Bruch hat nun auf dem Kapitalmarkttag Einsparungen in Höhe von 400 Millionen Euro bei Siemens Gamesa angekündigt. Investitionen und Wachstumstempo sollen gedrosselt, Produkte und Märkte gezielter ausgewählt werden. Man sei sich weitgehend einig, dass man das Offshore-Geschäft mit den Windrädern auf hoher See weiterbetreiben wolle. Im Onshore-Bereich müsse man überlegen, ob man „im Extremfall“ aussteige. Und das führt zurück zu den Stimmen im Aufsichtsrat, die das nicht als den großen Wurf bezeichnen.
4. Es ist nicht der Zeitpunkt für einen Wechsel an der Spitze
Mit der Einigung auf Staatshilfe haben Bruch und Siemens Energy Zeit gewonnen. „Jetzt eine Führungsdebatte führen, das geht gar nicht“, sagt ein Aufsichtsrat.

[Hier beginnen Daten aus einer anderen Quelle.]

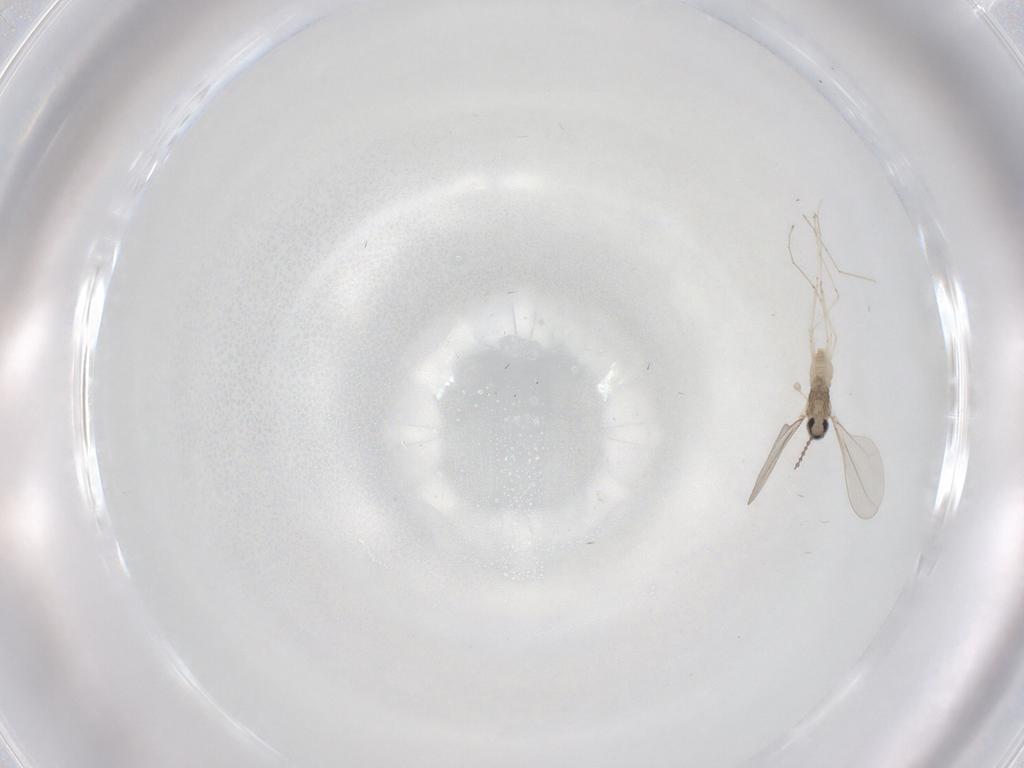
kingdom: Animalia
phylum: Arthropoda
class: Insecta
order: Diptera
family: Cecidomyiidae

Der CEO müsse die Probleme im Windgeschäft aber nun wirklich in den Griff bekommen. Bislang sei man noch nicht überzeugt, dass das Geschäft bald gedreht werden könne, die Aussichten für 2024 seien eher noch düsterer als ohnehin befürchtet.

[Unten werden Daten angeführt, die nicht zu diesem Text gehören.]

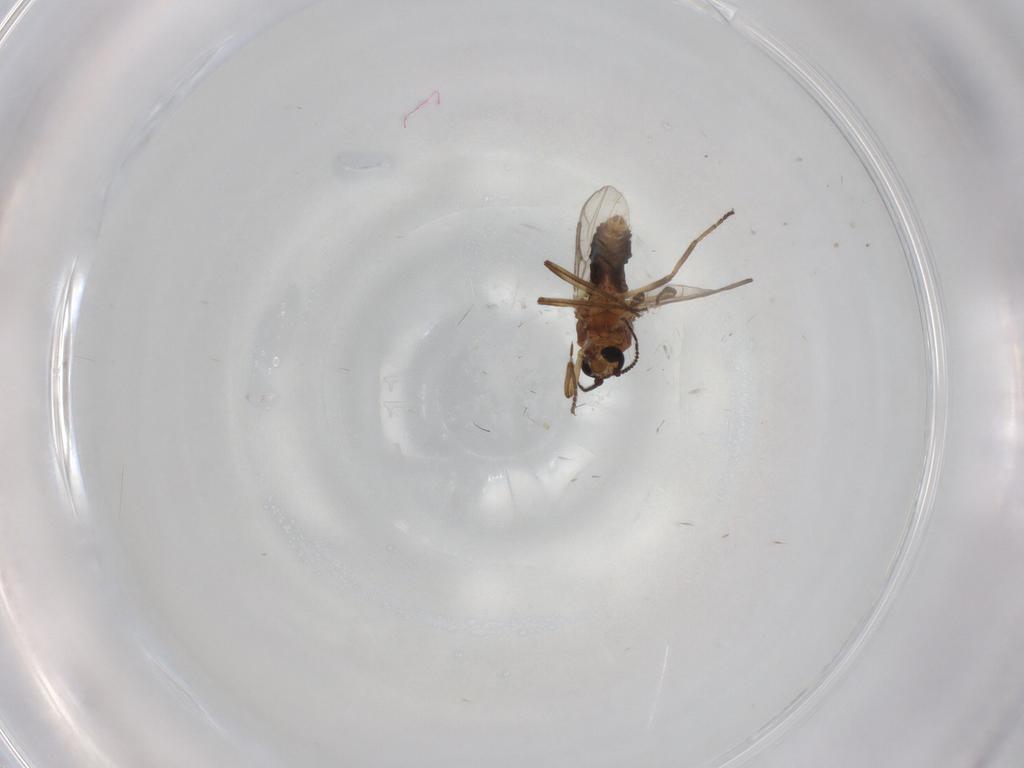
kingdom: Animalia
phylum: Arthropoda
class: Insecta
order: Diptera
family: Ceratopogonidae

Aktuell heißt es im Aufsichtsrat aber auch über Bruch: „Er kann das.“ Bei Siemens Gamesa habe er zum Beispiel die entscheidenden Führungspositionen neu besetzt. Niemand wisse, was ein anderer CEO in der derzeitigen Situation besser machen könne.
Wenn der Konzern aus dem Gröbsten raus und wieder in ruhigerem Fahrwasser sei, müsse man jedoch prüfen, ob man dann nicht eher einen Strategen an der Spitze brauche.